_DATA IN THIS EXERCISE_:
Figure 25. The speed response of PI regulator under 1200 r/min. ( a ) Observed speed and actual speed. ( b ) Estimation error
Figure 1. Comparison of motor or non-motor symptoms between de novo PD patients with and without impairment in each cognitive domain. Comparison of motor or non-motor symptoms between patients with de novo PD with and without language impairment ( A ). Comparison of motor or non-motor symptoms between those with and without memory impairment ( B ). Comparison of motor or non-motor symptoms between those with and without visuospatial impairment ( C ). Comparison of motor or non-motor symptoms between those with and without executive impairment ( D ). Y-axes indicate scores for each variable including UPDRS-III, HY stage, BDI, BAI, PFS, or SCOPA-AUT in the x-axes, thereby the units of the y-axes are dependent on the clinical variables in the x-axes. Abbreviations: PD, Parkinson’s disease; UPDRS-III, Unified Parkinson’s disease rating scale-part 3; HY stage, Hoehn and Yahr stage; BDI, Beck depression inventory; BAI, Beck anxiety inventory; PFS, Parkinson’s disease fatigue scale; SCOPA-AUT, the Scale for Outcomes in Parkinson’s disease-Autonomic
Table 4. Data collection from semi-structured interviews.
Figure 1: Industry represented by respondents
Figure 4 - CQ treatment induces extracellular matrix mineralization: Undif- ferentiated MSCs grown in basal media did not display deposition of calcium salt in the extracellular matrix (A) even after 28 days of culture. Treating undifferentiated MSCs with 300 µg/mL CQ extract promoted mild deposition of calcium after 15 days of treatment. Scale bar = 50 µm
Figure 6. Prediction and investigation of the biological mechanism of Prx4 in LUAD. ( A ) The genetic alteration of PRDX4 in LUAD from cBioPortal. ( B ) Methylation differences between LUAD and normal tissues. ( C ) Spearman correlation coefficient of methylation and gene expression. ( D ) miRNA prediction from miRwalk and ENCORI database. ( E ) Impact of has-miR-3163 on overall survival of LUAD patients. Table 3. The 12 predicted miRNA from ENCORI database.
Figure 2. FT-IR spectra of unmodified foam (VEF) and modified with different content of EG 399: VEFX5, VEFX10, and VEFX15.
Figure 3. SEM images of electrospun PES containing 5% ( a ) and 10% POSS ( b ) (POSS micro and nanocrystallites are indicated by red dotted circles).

_EXERCISE REQUIREMENTS_: In the answer, include exactly the lines from the line containing "Figure 6. Prediction" through the end of the data, and nothing else.

_RESPONSE TO THIS TASK_:
Figure 6. Prediction and investigation of the biological mechanism of Prx4 in LUAD. ( A ) The genetic alteration of PRDX4 in LUAD from cBioPortal. ( B ) Methylation differences between LUAD and normal tissues. ( C ) Spearman correlation coefficient of methylation and gene expression. ( D ) miRNA prediction from miRwalk and ENCORI database. ( E ) Impact of has-miR-3163 on overall survival of LUAD patients. Table 3. The 12 predicted miRNA from ENCORI database.
Figure 2. FT-IR spectra of unmodified foam (VEF) and modified with different content of EG 399: VEFX5, VEFX10, and VEFX15.
Figure 3. SEM images of electrospun PES containing 5% ( a ) and 10% POSS ( b ) (POSS micro and nanocrystallites are indicated by red dotted circles).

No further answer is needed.